_ASSIGNMENT_:
Tally the lines below that contain the string "Update", treating uppercase and lowercase as different, and reply with only the count.

Short-answer chart tasks:
● ● ● ●

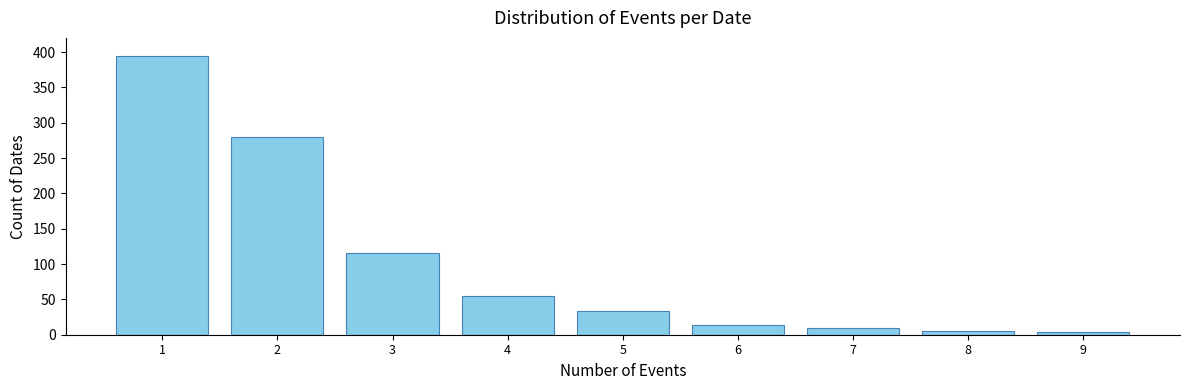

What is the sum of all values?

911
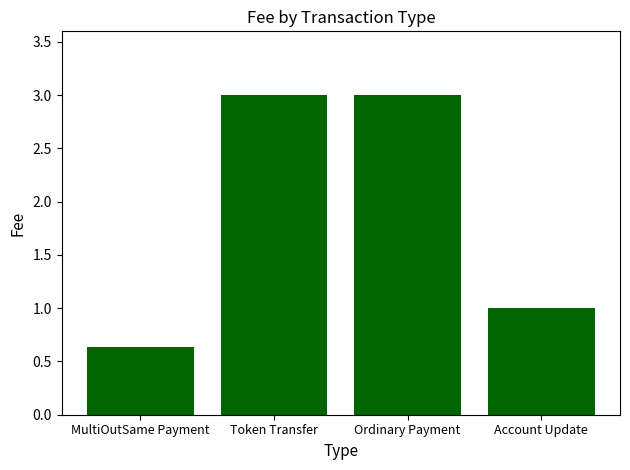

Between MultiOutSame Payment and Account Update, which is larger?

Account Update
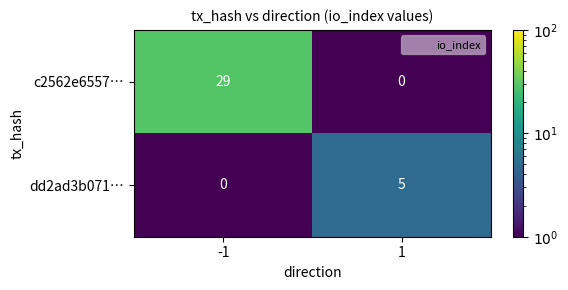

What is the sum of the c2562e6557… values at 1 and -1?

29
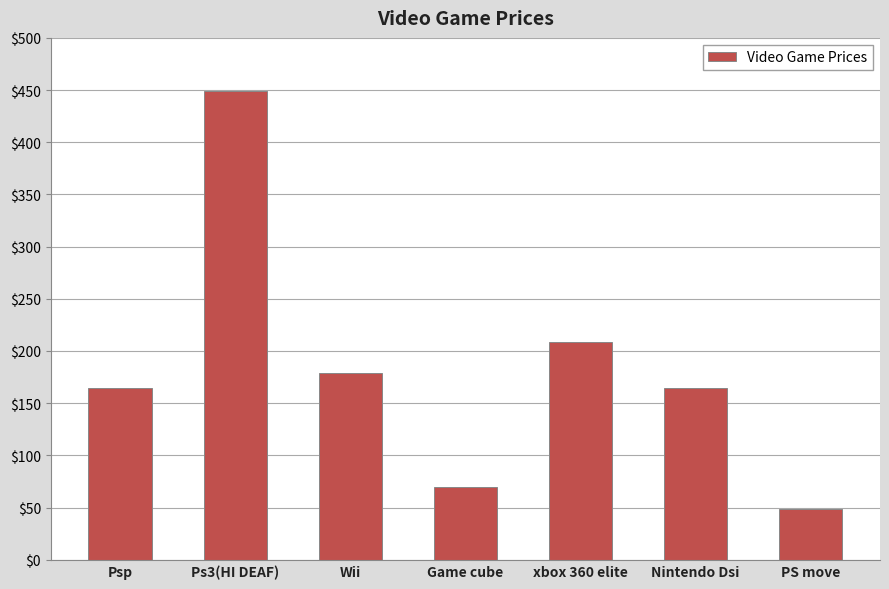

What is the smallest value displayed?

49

● ● ● ●

_REPLY TO THE TASK_:
2